Ellen Lord, the Pentagon’s top acquisition official, told Congress on May 1 that “[t]hree secretaries of defense have called nuclear deterrence the [Defense Department's] number one priority. It's very clear.”
The May 9 reprogramming transfers $24.3 million, out of an appropriation of $125 million, from the Minuteman III intercontinental ballistic missile Launch Control Block Upgrade program. A document outlining the details of reprogramming states that funds are available due to a “slip in the production schedule for” the program.
The reprogramming also transfers $29.6 million, out of an appropriation of $47.6 million, for sustaining the nuclear air-launched cruise missile (ALCM). According to the department, money is “available due to contract savings” and “lack of executable requirements.”
The Air Force has initiated programs to replace the Minuteman III and the ALCM with a new fleet of missiles.
The transfers are part of a larger $1.5 billion reprogramming of appropriated department funds for the wall and come on top of shifts of $1 billion in funding from Army personnel accounts and $3.6 billion in funding for military construction projections that the Pentagon is repurposing for the wall.
In addition to transferring money from the two nuclear missile projects, the Pentagon also intends to shift $251 million from the Chemical Agent and Munitions Destruction program, a long-running effort to destroy the U.S. chemical weapons stockpile. Congress provided the department with $887 million for chemical destruction in fiscal year 2019.

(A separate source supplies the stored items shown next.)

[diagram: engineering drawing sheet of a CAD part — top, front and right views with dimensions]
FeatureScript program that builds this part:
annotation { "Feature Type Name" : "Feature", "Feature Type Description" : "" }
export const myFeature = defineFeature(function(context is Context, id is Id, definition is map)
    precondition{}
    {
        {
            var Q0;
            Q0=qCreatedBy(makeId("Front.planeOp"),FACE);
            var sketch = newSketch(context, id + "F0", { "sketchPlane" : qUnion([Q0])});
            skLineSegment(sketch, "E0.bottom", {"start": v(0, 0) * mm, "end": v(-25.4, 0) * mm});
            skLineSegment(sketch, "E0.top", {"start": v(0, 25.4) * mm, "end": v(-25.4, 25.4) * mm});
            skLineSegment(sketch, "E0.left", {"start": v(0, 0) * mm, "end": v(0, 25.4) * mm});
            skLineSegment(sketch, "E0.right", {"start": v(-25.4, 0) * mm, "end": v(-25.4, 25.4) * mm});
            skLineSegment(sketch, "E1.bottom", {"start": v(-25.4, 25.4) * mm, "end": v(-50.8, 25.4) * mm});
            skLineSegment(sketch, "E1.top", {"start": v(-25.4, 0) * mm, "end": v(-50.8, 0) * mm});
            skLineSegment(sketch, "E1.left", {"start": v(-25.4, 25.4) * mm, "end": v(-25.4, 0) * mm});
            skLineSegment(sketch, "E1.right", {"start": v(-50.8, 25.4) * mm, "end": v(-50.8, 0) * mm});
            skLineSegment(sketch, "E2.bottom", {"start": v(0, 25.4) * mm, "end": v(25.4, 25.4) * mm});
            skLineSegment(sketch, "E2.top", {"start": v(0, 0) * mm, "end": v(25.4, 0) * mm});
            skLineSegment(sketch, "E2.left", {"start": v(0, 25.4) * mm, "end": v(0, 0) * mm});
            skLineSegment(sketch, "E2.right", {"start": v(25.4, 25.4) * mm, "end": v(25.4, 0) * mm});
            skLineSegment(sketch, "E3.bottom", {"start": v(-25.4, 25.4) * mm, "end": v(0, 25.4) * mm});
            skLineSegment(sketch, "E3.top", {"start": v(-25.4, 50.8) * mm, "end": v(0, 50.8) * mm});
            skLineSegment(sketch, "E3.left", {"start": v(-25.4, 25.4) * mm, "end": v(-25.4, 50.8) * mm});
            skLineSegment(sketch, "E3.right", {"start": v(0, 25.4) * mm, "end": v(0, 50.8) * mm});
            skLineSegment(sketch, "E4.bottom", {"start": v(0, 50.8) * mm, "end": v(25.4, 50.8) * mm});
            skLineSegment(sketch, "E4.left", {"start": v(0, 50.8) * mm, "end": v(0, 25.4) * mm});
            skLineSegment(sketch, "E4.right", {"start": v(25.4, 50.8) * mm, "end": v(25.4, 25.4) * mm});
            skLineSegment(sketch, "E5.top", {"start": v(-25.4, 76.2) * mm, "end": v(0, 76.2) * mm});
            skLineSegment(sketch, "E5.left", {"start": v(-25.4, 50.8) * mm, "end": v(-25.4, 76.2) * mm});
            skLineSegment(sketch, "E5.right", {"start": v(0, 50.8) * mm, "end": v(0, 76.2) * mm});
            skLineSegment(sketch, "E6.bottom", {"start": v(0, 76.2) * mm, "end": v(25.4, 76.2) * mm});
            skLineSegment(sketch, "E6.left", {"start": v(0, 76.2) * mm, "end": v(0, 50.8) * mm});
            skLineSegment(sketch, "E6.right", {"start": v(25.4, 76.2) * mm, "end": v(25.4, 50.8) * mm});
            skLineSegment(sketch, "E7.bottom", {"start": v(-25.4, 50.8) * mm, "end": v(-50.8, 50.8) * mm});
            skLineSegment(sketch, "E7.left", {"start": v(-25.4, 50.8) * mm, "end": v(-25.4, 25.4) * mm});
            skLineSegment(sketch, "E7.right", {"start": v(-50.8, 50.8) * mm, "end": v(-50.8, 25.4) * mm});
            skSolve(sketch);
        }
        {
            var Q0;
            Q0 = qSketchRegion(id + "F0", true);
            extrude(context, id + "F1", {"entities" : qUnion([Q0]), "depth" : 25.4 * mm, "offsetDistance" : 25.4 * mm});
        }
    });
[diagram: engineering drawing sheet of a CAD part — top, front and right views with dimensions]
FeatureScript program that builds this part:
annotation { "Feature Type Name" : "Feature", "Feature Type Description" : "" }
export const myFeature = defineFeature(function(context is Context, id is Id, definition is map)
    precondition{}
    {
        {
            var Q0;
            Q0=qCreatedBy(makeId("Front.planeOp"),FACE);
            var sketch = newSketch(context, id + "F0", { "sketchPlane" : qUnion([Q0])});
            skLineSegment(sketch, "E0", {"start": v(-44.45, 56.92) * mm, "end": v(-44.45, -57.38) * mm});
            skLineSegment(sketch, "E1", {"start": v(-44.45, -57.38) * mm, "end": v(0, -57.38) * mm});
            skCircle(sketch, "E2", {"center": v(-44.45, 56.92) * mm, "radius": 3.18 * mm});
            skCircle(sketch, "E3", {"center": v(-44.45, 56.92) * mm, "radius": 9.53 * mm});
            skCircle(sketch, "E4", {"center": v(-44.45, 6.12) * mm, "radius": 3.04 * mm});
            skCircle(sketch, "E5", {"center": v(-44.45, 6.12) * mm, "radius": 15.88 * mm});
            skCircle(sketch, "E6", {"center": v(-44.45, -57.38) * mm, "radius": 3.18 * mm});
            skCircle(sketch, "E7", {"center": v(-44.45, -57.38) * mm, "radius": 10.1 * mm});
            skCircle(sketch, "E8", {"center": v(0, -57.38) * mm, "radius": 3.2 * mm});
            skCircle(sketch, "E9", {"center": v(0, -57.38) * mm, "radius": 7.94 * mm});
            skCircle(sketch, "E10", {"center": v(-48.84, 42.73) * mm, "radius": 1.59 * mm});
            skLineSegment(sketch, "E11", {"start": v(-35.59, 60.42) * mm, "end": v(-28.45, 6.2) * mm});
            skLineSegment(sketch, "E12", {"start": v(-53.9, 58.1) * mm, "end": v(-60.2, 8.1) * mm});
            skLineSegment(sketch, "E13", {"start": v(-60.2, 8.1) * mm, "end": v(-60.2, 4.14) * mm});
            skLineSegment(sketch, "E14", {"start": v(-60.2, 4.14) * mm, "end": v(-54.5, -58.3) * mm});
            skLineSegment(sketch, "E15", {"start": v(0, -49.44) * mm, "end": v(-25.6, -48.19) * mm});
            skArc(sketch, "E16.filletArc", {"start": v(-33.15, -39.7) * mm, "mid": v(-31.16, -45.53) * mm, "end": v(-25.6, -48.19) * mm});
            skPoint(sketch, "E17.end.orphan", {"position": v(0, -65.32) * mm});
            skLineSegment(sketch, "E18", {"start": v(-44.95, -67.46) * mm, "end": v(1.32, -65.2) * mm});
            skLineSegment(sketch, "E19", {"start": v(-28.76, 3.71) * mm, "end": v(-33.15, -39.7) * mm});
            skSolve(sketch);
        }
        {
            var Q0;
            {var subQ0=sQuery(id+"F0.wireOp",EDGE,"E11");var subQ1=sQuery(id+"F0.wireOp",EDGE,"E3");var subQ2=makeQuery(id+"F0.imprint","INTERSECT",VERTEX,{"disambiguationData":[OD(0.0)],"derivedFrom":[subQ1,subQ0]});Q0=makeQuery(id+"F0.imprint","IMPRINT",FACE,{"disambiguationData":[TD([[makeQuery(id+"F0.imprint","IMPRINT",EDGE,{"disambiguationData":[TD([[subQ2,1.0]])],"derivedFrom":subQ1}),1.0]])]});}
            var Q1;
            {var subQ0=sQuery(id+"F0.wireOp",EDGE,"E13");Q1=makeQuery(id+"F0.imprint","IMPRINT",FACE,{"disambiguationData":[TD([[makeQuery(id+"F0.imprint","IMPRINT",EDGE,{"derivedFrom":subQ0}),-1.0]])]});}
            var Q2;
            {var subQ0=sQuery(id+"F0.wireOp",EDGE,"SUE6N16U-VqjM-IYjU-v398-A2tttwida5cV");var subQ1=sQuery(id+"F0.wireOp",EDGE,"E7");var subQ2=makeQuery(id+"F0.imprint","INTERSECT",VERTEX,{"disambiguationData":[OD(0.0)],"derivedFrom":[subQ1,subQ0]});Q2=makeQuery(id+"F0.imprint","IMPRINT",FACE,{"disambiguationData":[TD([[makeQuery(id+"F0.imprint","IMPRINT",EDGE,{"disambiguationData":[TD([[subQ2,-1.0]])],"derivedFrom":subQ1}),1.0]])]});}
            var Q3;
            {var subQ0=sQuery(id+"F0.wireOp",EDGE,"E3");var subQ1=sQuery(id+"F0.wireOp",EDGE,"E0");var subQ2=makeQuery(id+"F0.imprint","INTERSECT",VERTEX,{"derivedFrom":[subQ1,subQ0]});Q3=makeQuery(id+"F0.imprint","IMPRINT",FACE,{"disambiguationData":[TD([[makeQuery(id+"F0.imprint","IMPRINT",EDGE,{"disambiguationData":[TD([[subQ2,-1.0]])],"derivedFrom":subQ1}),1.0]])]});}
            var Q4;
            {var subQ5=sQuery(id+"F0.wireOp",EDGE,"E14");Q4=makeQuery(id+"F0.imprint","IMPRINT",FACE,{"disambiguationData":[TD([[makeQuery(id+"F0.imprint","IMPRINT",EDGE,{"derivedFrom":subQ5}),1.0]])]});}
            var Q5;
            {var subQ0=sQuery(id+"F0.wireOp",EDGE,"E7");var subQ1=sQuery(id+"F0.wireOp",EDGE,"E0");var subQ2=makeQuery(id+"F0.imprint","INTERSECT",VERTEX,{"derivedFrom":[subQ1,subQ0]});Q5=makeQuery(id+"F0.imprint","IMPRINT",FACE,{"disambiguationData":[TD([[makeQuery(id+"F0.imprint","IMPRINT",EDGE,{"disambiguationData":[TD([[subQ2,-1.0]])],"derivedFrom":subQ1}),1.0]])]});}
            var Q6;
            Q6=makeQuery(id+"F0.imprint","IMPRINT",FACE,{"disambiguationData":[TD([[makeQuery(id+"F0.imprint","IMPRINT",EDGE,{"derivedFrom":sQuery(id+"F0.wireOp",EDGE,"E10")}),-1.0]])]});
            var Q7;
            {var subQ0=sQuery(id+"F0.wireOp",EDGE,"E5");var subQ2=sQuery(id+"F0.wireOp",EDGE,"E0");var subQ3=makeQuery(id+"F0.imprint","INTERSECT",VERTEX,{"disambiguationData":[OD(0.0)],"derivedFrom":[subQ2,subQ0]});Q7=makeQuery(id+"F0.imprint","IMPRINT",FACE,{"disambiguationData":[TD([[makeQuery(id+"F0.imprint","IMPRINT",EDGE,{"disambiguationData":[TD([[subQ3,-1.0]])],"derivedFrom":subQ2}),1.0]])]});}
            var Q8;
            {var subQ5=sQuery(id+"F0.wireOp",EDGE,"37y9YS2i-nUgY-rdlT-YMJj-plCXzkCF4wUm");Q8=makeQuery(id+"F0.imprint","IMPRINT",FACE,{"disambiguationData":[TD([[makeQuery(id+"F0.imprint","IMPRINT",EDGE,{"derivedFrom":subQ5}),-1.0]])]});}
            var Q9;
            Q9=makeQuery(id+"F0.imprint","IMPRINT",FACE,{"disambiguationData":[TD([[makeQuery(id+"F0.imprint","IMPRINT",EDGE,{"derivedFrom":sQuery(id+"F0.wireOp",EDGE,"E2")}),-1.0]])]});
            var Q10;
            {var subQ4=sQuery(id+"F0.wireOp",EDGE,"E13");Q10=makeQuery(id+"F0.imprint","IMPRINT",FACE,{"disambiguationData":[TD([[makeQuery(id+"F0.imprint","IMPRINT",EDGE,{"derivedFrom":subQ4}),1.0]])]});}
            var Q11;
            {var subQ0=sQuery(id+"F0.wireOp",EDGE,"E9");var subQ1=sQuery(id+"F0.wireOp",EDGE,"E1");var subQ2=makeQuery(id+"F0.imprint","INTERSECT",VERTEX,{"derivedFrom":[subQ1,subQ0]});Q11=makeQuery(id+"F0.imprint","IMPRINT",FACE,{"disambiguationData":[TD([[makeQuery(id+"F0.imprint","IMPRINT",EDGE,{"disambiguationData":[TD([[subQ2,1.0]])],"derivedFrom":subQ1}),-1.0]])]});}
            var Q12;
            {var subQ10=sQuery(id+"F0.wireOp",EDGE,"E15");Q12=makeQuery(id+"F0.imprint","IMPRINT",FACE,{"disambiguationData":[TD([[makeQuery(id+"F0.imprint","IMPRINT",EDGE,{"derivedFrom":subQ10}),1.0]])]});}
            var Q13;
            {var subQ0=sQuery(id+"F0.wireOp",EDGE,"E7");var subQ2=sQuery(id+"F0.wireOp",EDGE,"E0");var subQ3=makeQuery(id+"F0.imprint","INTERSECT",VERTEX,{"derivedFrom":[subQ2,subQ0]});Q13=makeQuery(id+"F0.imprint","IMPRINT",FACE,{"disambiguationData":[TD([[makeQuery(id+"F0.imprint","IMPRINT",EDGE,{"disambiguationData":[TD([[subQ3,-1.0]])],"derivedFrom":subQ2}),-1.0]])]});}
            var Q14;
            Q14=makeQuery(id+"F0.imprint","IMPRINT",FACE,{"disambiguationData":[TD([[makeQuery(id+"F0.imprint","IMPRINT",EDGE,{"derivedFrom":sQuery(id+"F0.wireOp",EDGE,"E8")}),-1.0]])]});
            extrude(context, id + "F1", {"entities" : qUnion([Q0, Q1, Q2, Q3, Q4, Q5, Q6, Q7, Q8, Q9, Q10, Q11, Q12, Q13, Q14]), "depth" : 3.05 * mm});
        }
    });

The reprogramming document states that money is “available due to unexpected prior year funding plus current
year appropriation that was found to be more than sufficient to cover the…program[’]s funding needs.”
The United States has been destroying its declared arsenal of 28,000 metric tons of chemical agents, second in size to Russia’s, since the 1990s. It has destroyed about 90 percent and is scheduled to complete destruction by 2023. The United States, which has completed destruction of five of its stockpiles, currently operates a chemical weapons destruction facility in Colorado and plans to open one in Kentucky in a few years. (See ACT, November 2017.)
According to the Pentagon, the transfer of funds “does not inhibit the ability to pursue efforts/technologies to accelerate the destruction of the remaining U.S. chemical weapons stockpile.”